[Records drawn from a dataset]
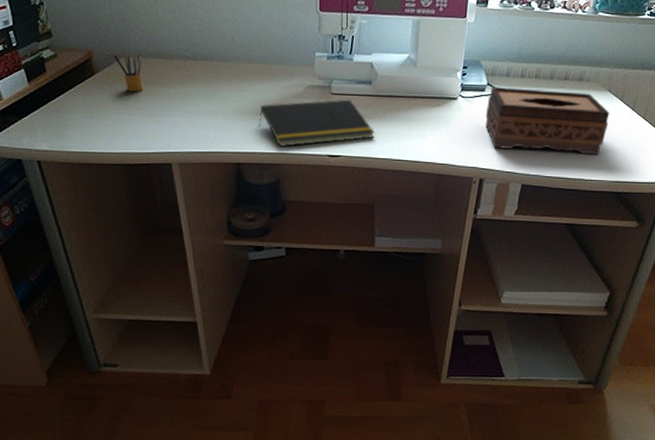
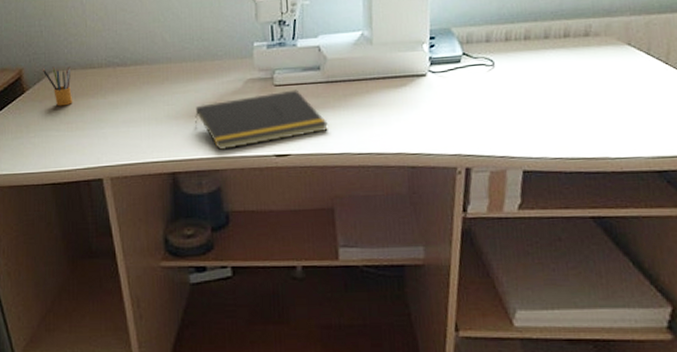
tissue box: present [485,87,610,155] -> none [464,50,634,129]

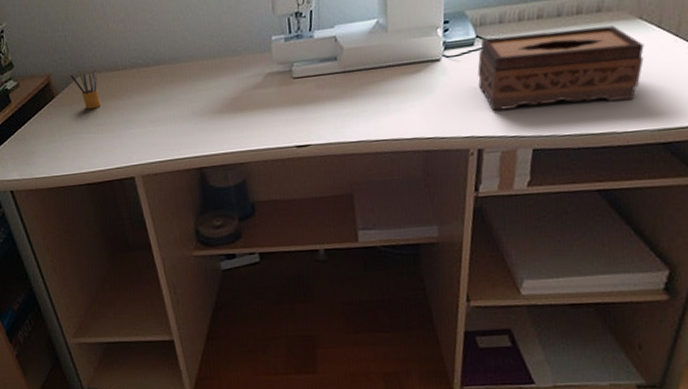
notepad: present [194,89,328,150] -> none [218,81,346,144]
tissue box: none [464,50,634,129] -> present [477,25,644,111]

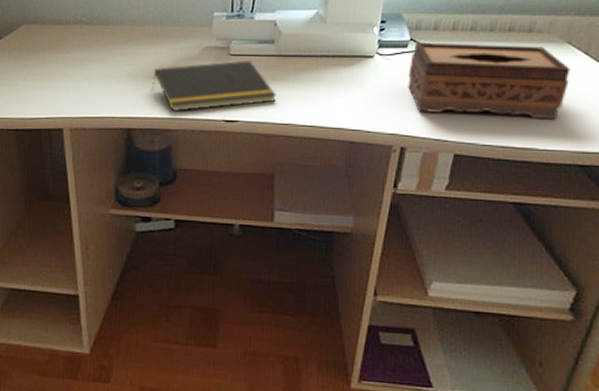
pencil box: present [69,69,101,110] -> none [14,19,41,58]
notepad: none [218,81,346,144] -> present [151,60,276,111]

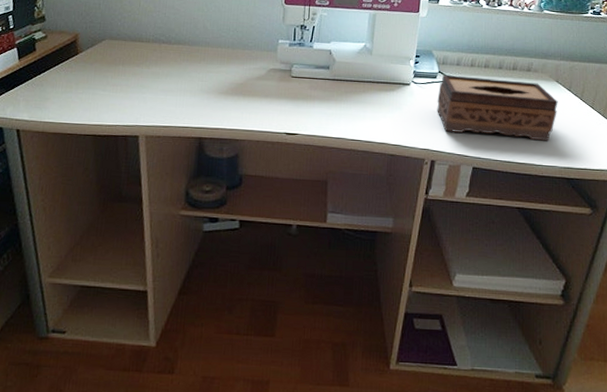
notepad: present [151,60,276,111] -> none [222,82,330,124]

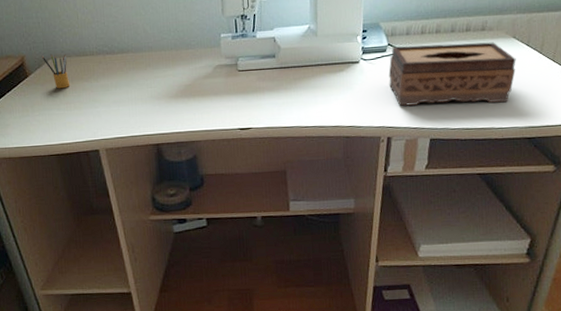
pencil box: none [96,35,122,71] -> present [41,54,70,89]

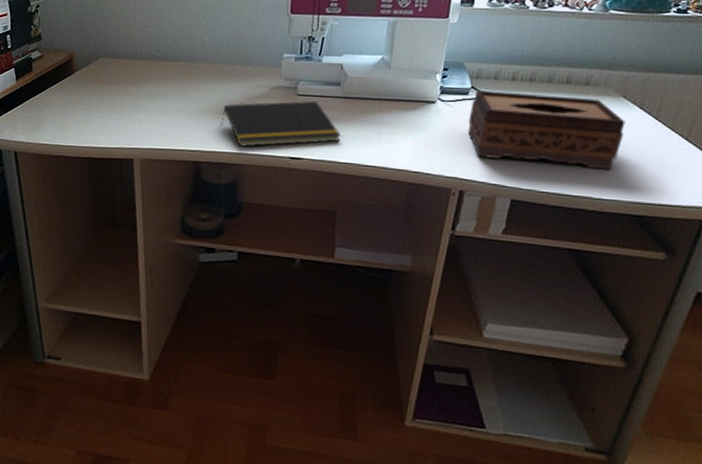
pencil box: present [41,54,70,89] -> none [91,53,117,90]
notepad: none [173,74,282,125] -> present [220,100,341,147]

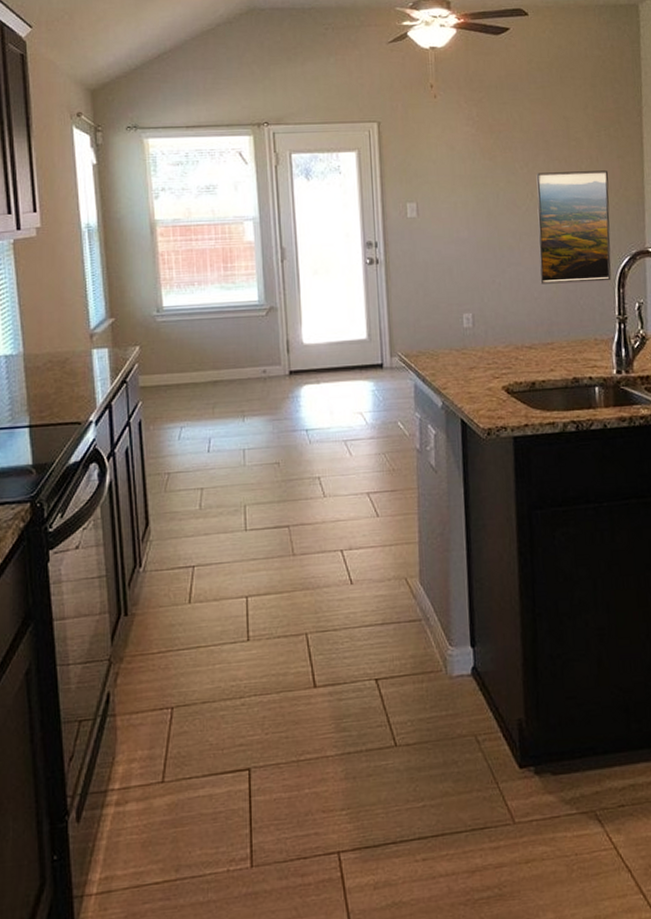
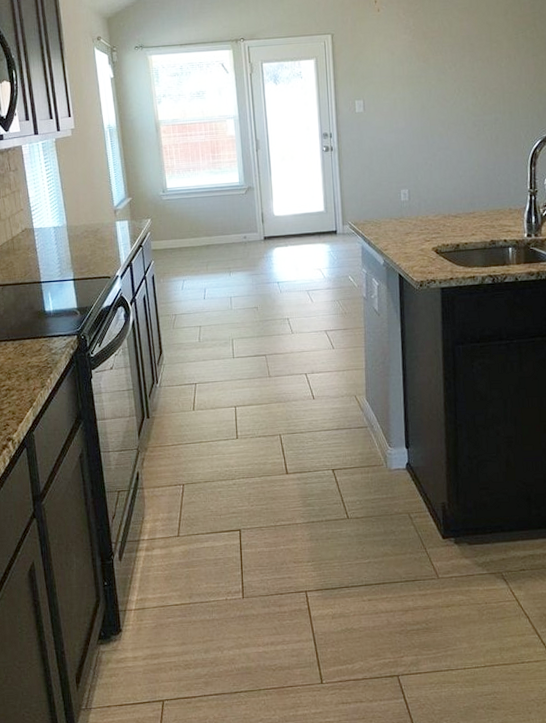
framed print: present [536,170,612,284] -> none [462,67,525,165]

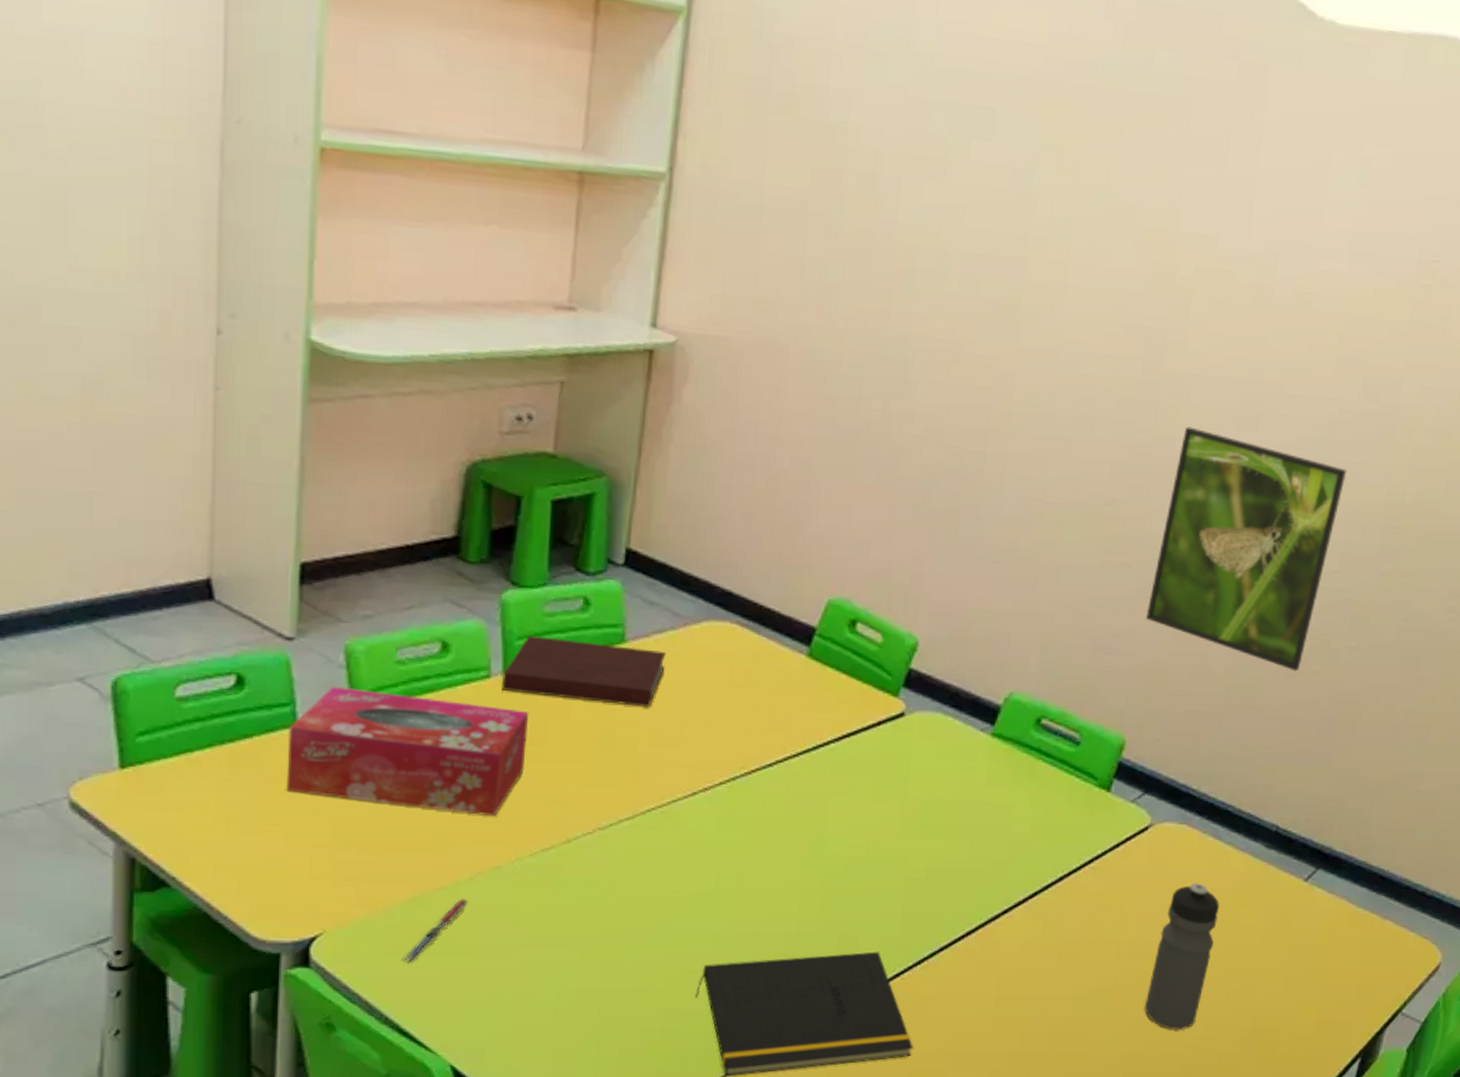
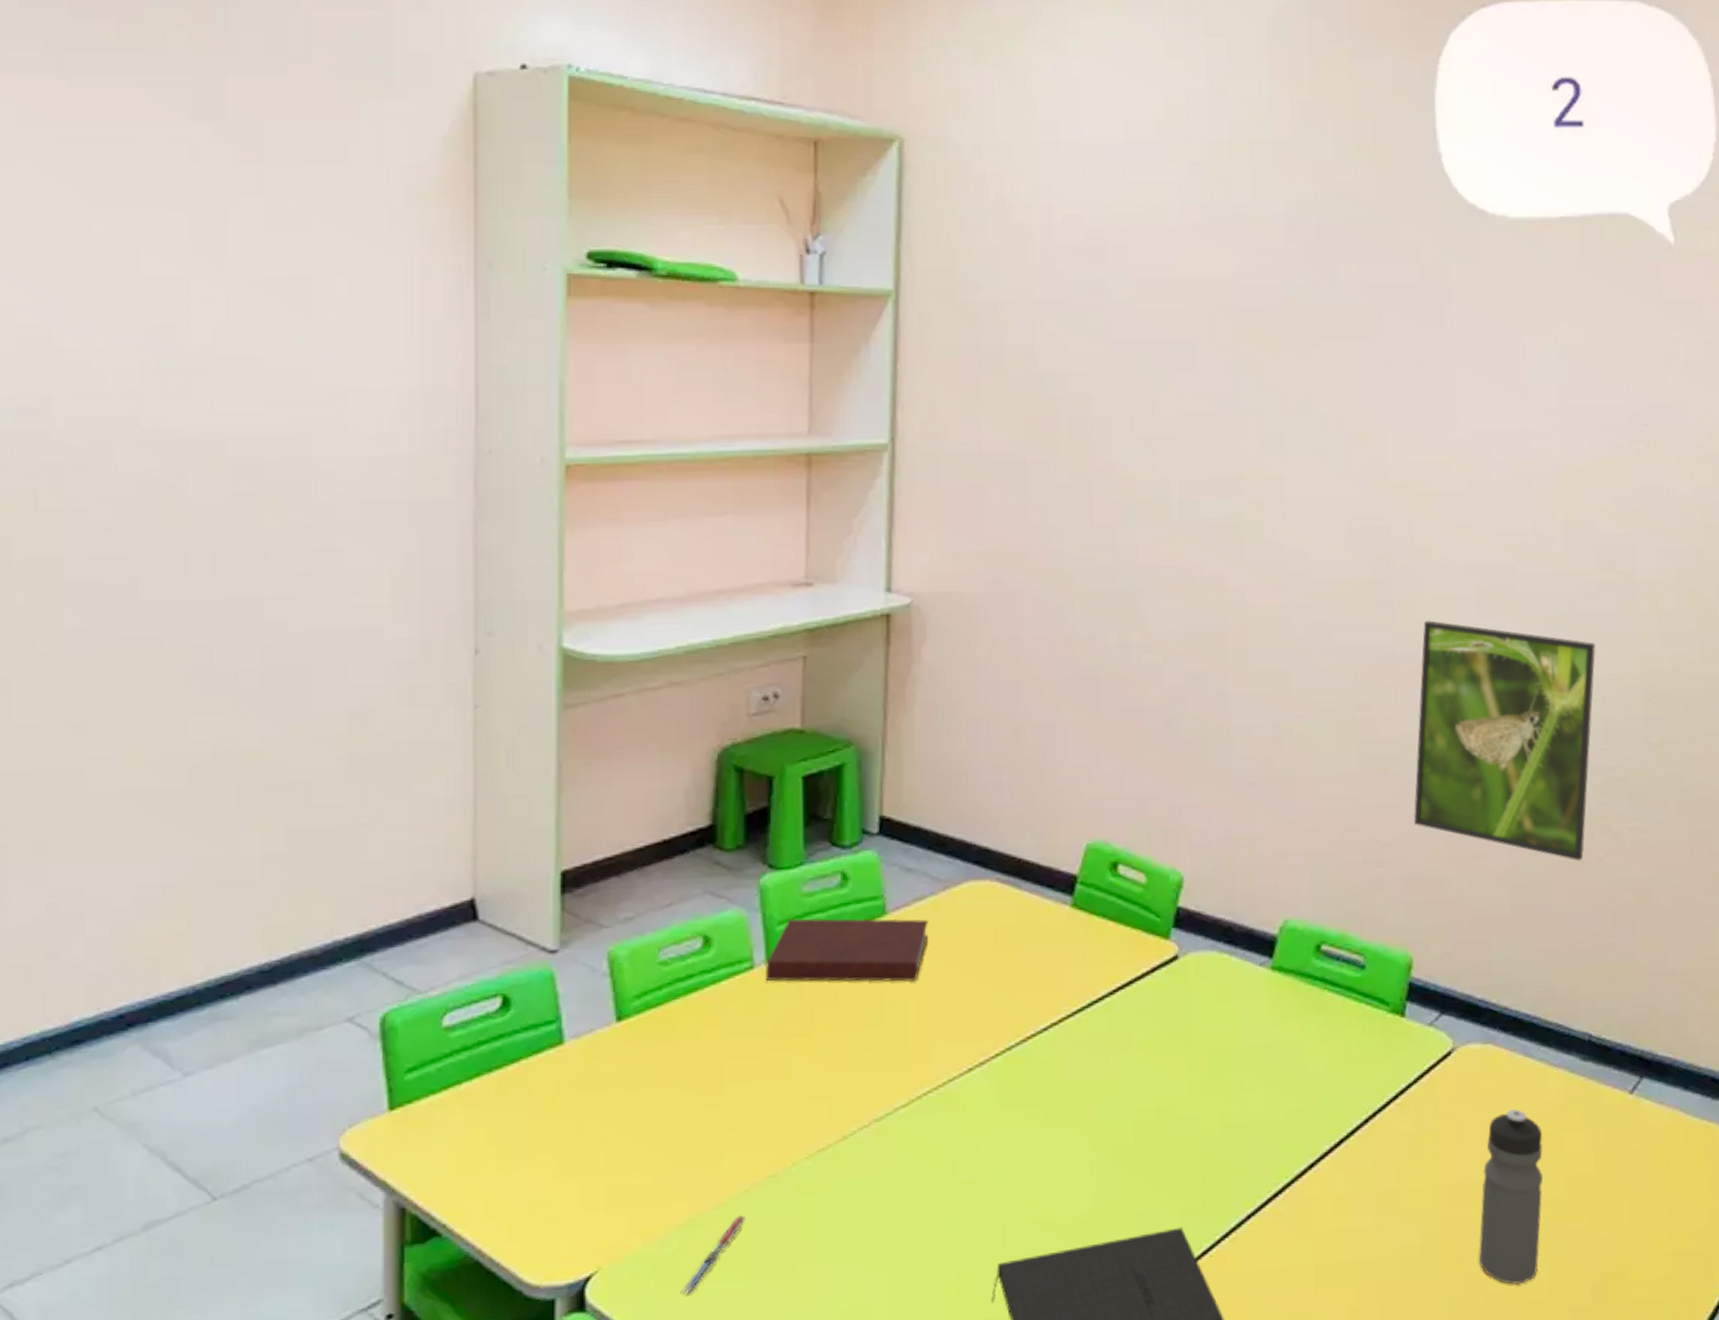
tissue box: present [286,686,530,817] -> none [554,996,796,1120]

_ABOUT THIS EXERCISE_.
Counting only lines that hold the word "notepad", state how many there are in the data. Write the number alone.

_FINISHED TASK_.
4